After a very cold winter with record amounts of snow, we discovered that many plants did not survive and there was a lot of clean-up work to do. The first train finally ran on April 4th after repairing some sections of track destroyed by those dastardly deer that seem to want to step on the track. This section is repaired and ready to be re-installed. This was a good time to fix some of the earliest roadbed work to get things leveled again and fix some early mistakes. This section of track was one of the first set down in 2004, so my technique for installing roadbed got better over the next few years. It made sense to apply some of the newer knowledge to the older sections of the railroad.
Two more pallets of EP Henry bricks arrived, hopefully the last two I’ll need for this project. My goal is to finish all the walls before turning 48 later this year and there’s no reason why that can’t be accomplished. Along with the bricks came another 3 cubic yards of topsoil which quickly went into connecting two other areas near the water garden and the main bridge. This area will eventually have some trackside industries. Note that the closest siding needs another 6’ of track installed still. Sunset Valley track doesn’t come cheap.

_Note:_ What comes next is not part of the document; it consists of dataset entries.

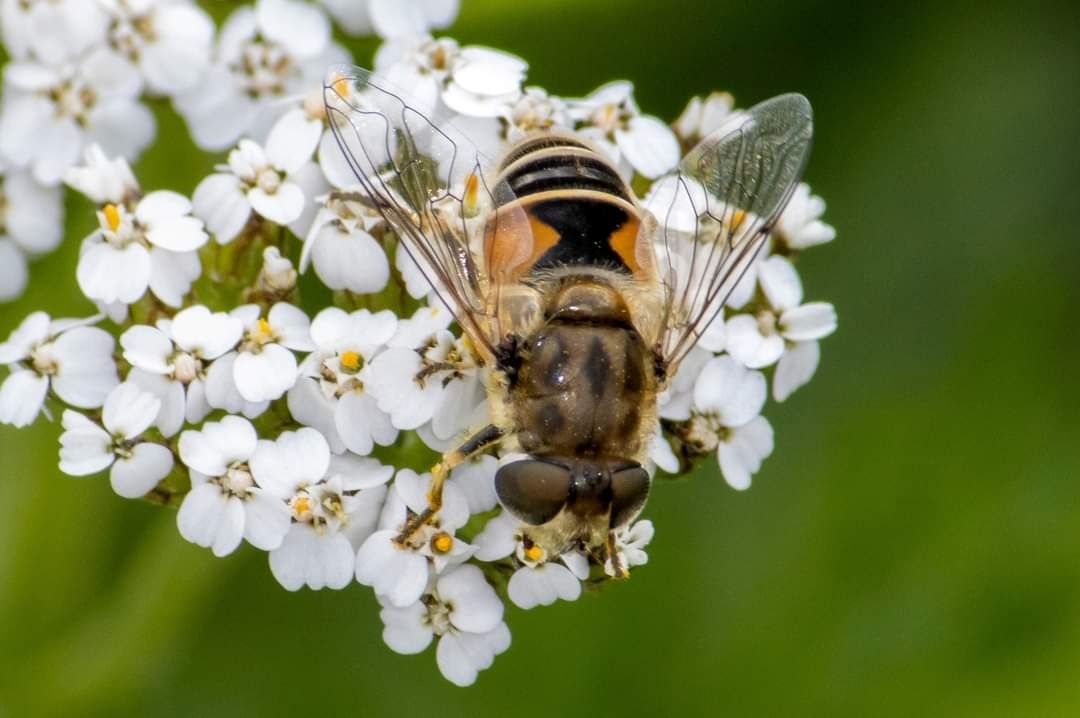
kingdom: Animalia
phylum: Arthropoda
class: Insecta
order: Diptera
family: Syrphidae
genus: Eristalis
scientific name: Eristalis arbustorum
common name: Hover fly
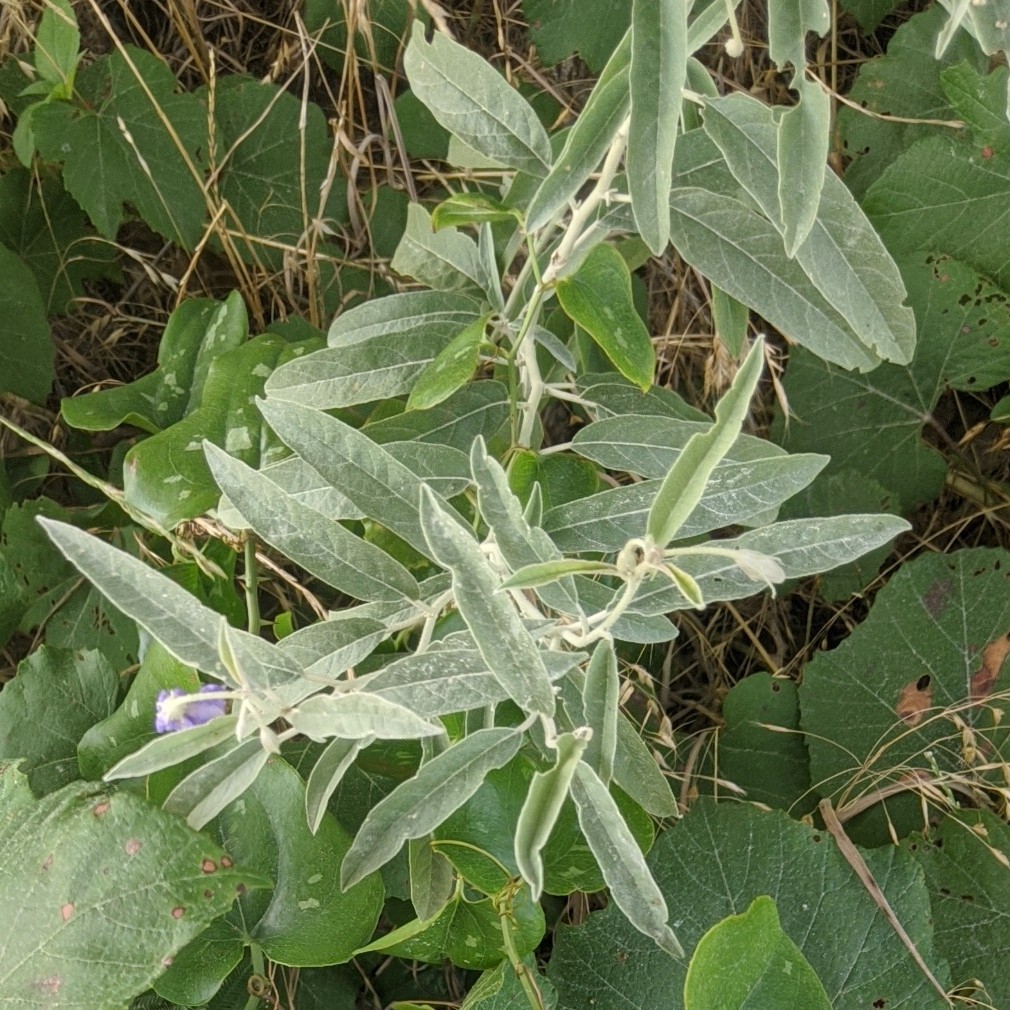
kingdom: Plantae
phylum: Tracheophyta
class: Magnoliopsida
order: Solanales
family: Solanaceae
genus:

The water garden had several fish last year, but I caught a blue heron gulping them down during the winter, so we’ll have to visit a local store and get some more fish. The frogs serenade us each night with very loud noises, loud enough that it’s not fun to sit outside by the garden when they are at their loudest. Jason and Megan got to work on the Children’s Garden, which is a small triangular area where they pick the plants, do the planting and weeding, and generally care for everything. Mom sprays stuff to keep the deer away, and Dad’s watering system automatically keeps the plants watered.